Dec 2’2015
English 2800- Final paper
Epic of Gilgamesh and Enkidu with Achilles and Patroclus, Beowulf and Hrothgar.
In comparison, many scholars see similarity especially characters, marital settings as well as wanderings throughout the mythological worlds and to semi-divine mortals. The events in the character’s life do indeed cover a broad range of heroic epic encounters; however if it’s the character and psychological or emotional development of Gilgamesh that can lend light most on ancient heroic perspectives of death and mortality, especially when compared with Achilles. The hero Gilgamesh has existed throughout several phases of Mesopotamian civilization, although he generally has many of the same attributes. The earliest Gilgamesh stories seem to come from Sumerian texts, probably the most well-known and influential poems available.
In this epic, where the several episodes are linked together, provides a picture of a heroic king who undergoes development and comes to some sort of understanding of the world where he lives. Here in the Babylonian version of the hero Gilgamesh to whom the character of Achilles may best be compared. In comparing the characters, in the epic of Gilgamesh and Achilles, Gilgamesh changes and his nature is affected by the presence and loss of his comrade Enkidu, Enkidu’s nature is static. The nature of Achilles follows a similar pattern based around the presence and loss of his comrade Patroclus.
Achilles and Gilgamesh have some very basic similarities of their positions in life. Each is the son of a goddess and a mortal man, a king who happens to be far away from the action in the epic. Gilgamesh is described as two thirds God and one third human, which marks him out as a special kind of character who exists in relationship with both the divine world and the mortal world.
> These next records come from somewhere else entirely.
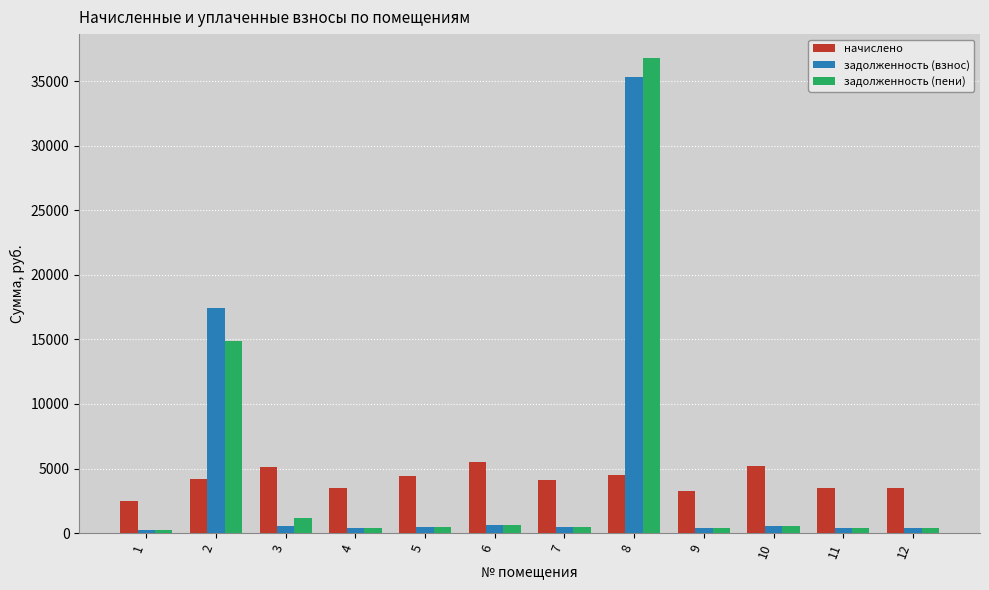

At which category is the sum across all series the highest?

8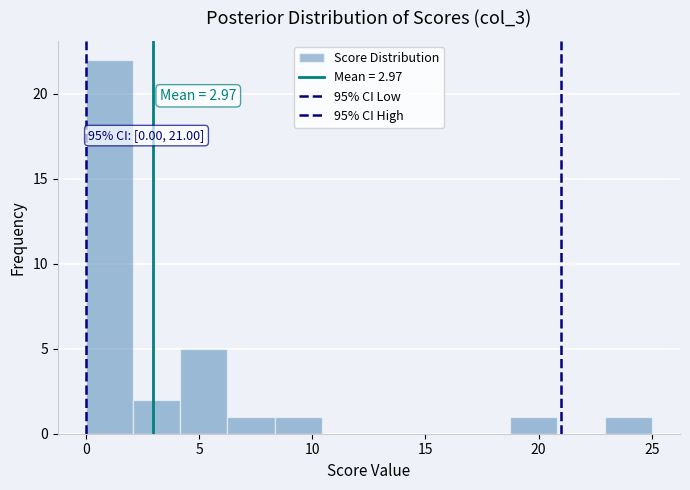

Over which range of the x-axis is the bar tallest?

0.0 to 2.0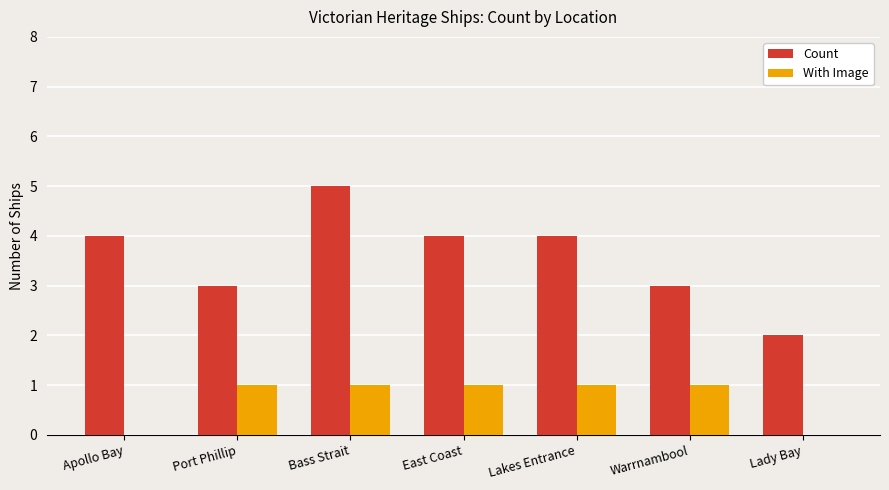

Which series has the largest total across all categories?

Count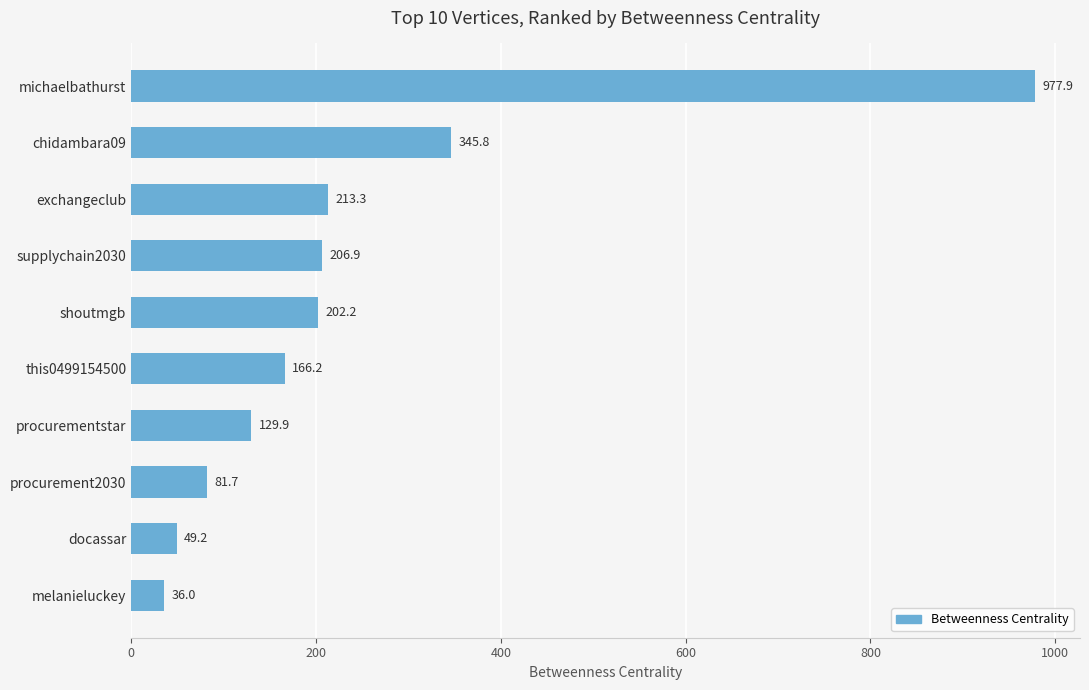

What is the difference between the maximum and second lowest values?

928.7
Achilles as the son of the Thetis has a special relationship which allows him to communicate with the Gods. Both characters are headstrong warriors; the epics do relate their preeminence in battle. Neither man is concerned with family life nor with romantic relationships with women, such things have no place in the epic hero’s life. The major relationships in each hero’s lives are with their mothers. It is from these relationships they gain the most wisdom and development
The characters Enkidu, Patroclus and Hrothgar are outwardly similar, static sidemen although they perish in different ways it is primarily their deaths that mold the lasting character and fame of their leader. Enkidu does develop more than the others and this may mean that he is a more complex character, or it may mean that the background and character of Patroclus and Hrothgar were simply well known and the necessity to explicitly develop him in the Iliad which is in extent did not exist. What we know about Enkidu is more satisfying. Enkidu was created by Gods as a revel to Gilgamesh and therefore younger. Gilgamesh was terrifying his subjects and the storm of his heart. So Uruk may be rested “Enkidu lives in the wild, uncivilized and runs with the beasts. On the other hand Patroclus comes to Phthia with his father Menoetius after accidentally killing a friend in a game of dice in order to find refuge and escape persecution. Both characters in their early life were violent, although they are not necessarily at fault for that violence, but it will shape their lives. They are also in a sense uncivilized, Enkidu literally and Patroclus because he has killed another human being for no reason and then fled that particular civilization’s jurisdiction to escape the consequences of his action. Both characters are also lower in rank than their leaders, who are both kings and semi-divine.
Heroes become responsible for the death of their comrade. Gilgamesh does not think or reflect about mortality until the death of Enkidu, where Achilles realized that glory can be taken away, depriving the dead for immortality. After the death of Enkidu, Gilgamesh was so desperate not to gain him in death as he knew he want be able to achieve heroic deeds.
These heroes provide examples for humans to deal with their own mortality and death of their comrades. Even they begin with next-figure at the end they were more human which helps readers to relocate to their own pain and experiences.